Suppose we want to measure the time needed by the client browser to load external sources and retrieve webpages. If you’re familiar with browsers’ developer tools, we basically want to collect the “Network data” in a central place where we can get statistics results about which pages are slow to load and where the performance bottlenecks are when serving a webpage, and then also collect the console logs in a central store.

Architecture of the PoC

For the sake of simplicity, I used Nginx as an HTTP server that serves a single page application, the frontend. The frontend page can load resources like images from external sources and also perform calls to a backend application. The backend application performs a call to an Elasticsearch instance (a sample DB) and returns a message based on Elasticsearch’s response.

To collect the APM metrics centrally, I used NetEye, where the APM Server is already installed. The APM Server receives the APM metrics and sends them to NetEye’s Elasticsearch.

Configure the Elastic APM Server

The APM Server is already configured in NetEye, but RUM capabilities are disabled by default. We can enable the collection of RUM data by adding the relevant settings, the most important one being:

apm-server.rum.enabled: true

Frontend

To instrument the Javascript applications for RUM capabilities we have many possibilities, but in order to not modify the source code of the pages, auto-instrumentation is required. The most non-intrusive way to do this is to use a reverse-proxy to add these features. Many reverse-proxies allow the administrators to inject HTML code into applications, but in our case we want to inject the download and start of the Elasticsearch RUM Agent.

I used NetEye’s Nginx, but you can use any load balancer of your choice that supports this capability. In the PoC I exploited Nginx’s add_before_body directive.

To force propagation between the traces of the frontend and the one of the backend, I added the following entries to the agent’s configuration:

   distributedTracingOrigins: ['http://10.62.4.84:5000'],
   propageteTracestate: true

The first option whitelists to which origins we can propagate the frontend’s trace state, and the second one enables propagation of the trace state.

Backend

For the sake of the example, I develop a simple Flask Rest API that has only the single endpoint / . This app also makes requests to Elasticsearch. Finally, based on the response of Elasticsearch, it sends a response to the frontend rendered from a Jinja2 template. To explore the capabilities of the agent and to see the error logs, I also integrated some logic to let the call fail 30% of the time.

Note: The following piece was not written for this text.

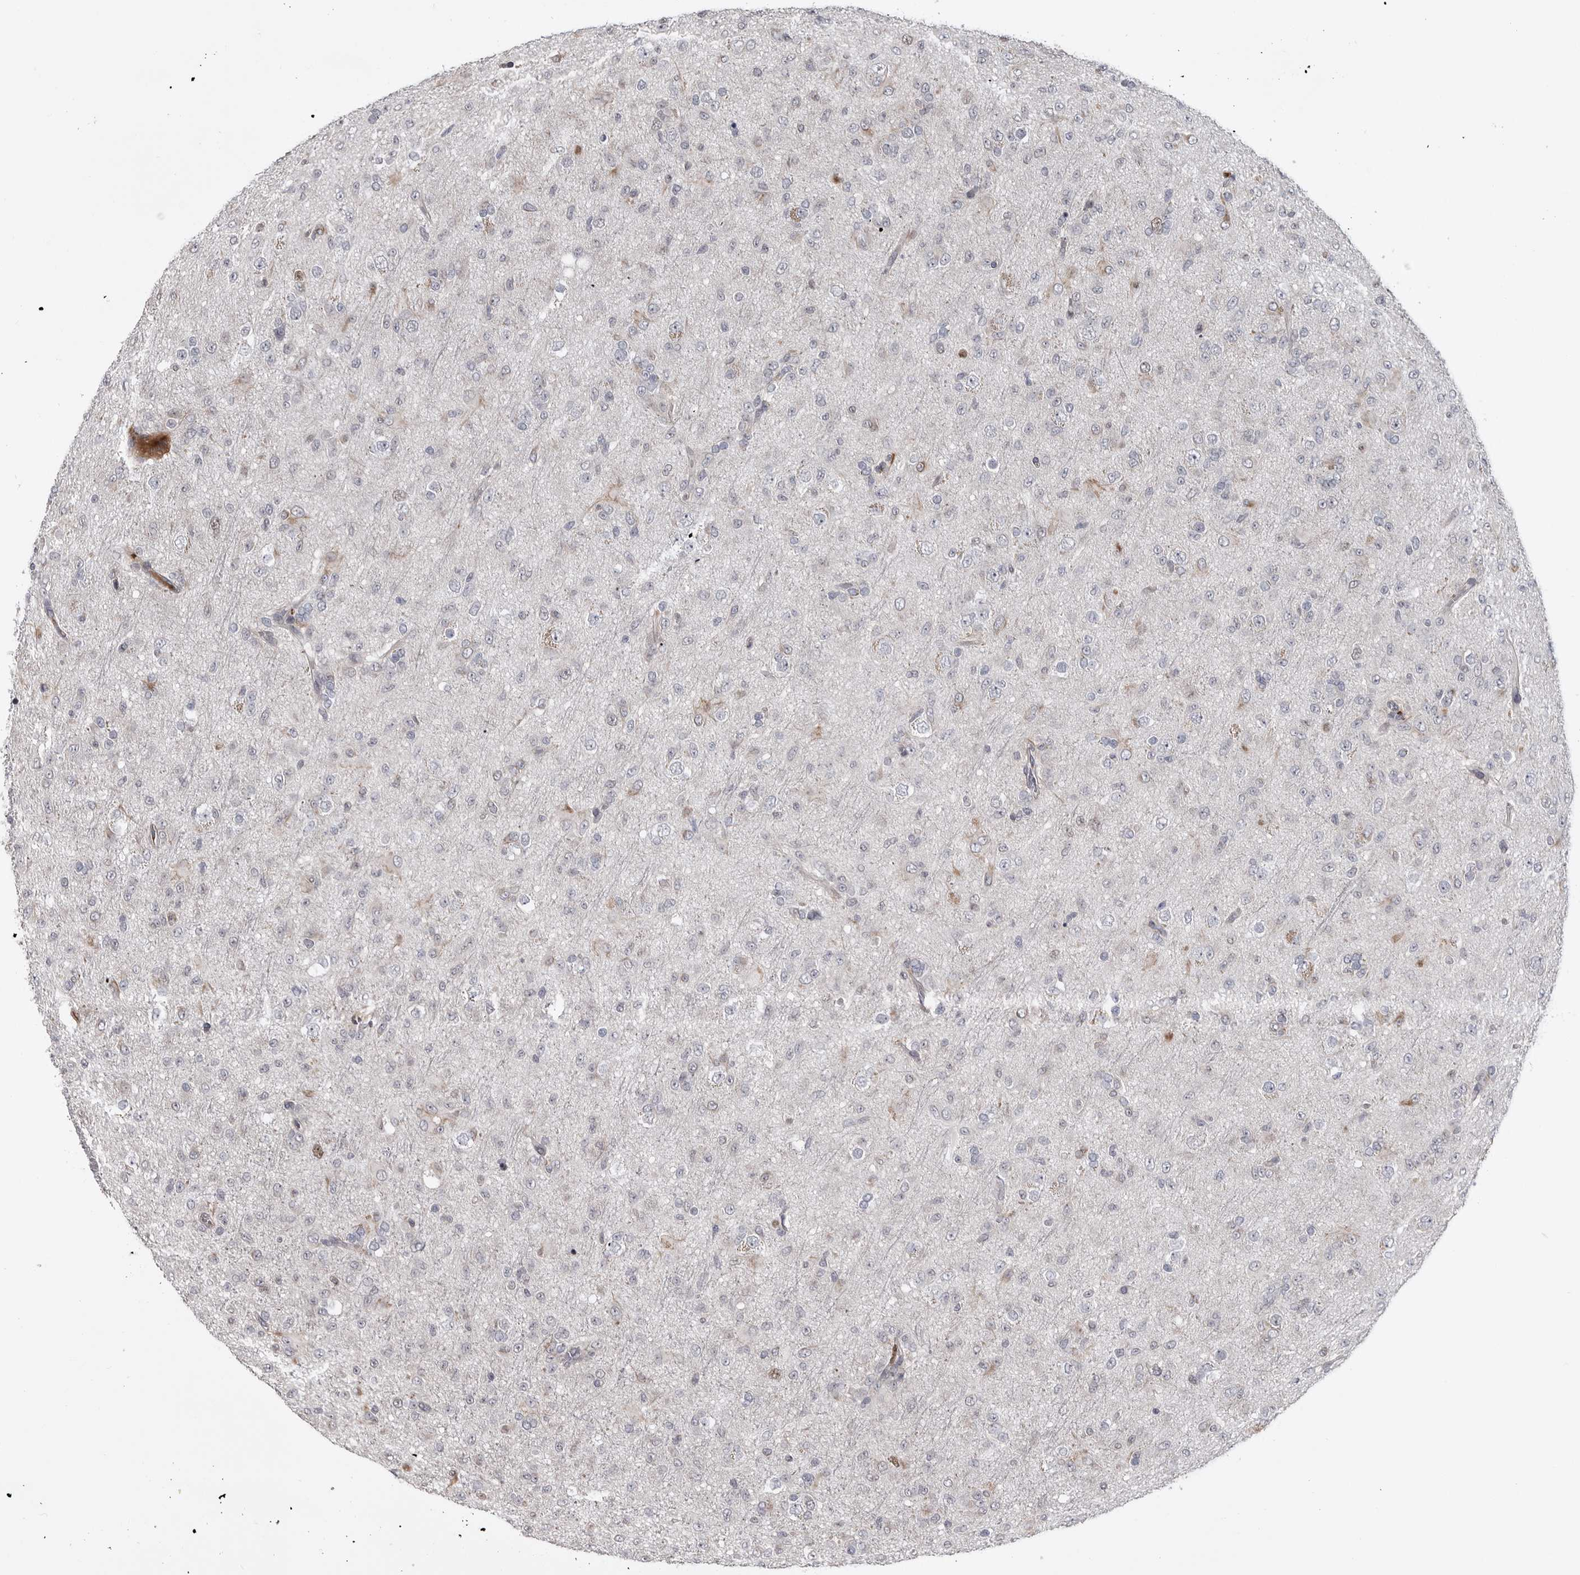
{"staining": {"intensity": "weak", "quantity": "<25%", "location": "cytoplasmic/membranous,nuclear"}, "tissue": "glioma", "cell_type": "Tumor cells", "image_type": "cancer", "snomed": [{"axis": "morphology", "description": "Glioma, malignant, Low grade"}, {"axis": "topography", "description": "Brain"}], "caption": "Image shows no protein staining in tumor cells of malignant glioma (low-grade) tissue. (DAB (3,3'-diaminobenzidine) immunohistochemistry (IHC), high magnification).", "gene": "ZNF277", "patient": {"sex": "male", "age": 65}}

Flask is one of the technologies supported by the Python RUM Agent. Basically, to instrument a Flask application you need to import the Python Flask agent and initialize it:

from elasticapm.contrib.flask import ElasticAPM

app = Flask(__name__)
apm = ElasticAPM(app)

// the rest of your application

Result

Once the data arrives in the system, we can open the LogAnalytics (Kibana) module of NetEye and navigate to Observability > User Experience. We should see a page similar to the following one:

Great! We can see the time needed to load the page and to get visitor breakdown by both browser and operating system. Moreover, the service map shows us the relationship between our simple applications and external resources, which can be very handy to spot any mismatches between reality and expectations:

In addition to these views, we can see the single transactions across frontend and backend and see where time is spent. Furthermore, it shows application errors (if any).

Finally, we can see exactly which line caused the error in the source code by clicking on the error message:

Conclusion

In this post I showed you how to auto instrument Javascript-based applications via Nginx without modifying the source of the webpages. Any other reverse-proxy should do just as well! I also instrumented my backend application to see where the bottlenecks are, and which interactions may cause server errors. With this little Proof of Concept I showed how we can use NetEye to gather insights into both frontend and backend applications. APM and Real User Monitoring are wonderful tools that can be integrated into Acceptance Tests to check if the web requests are performed in a timely fashion without relying on direct user experience.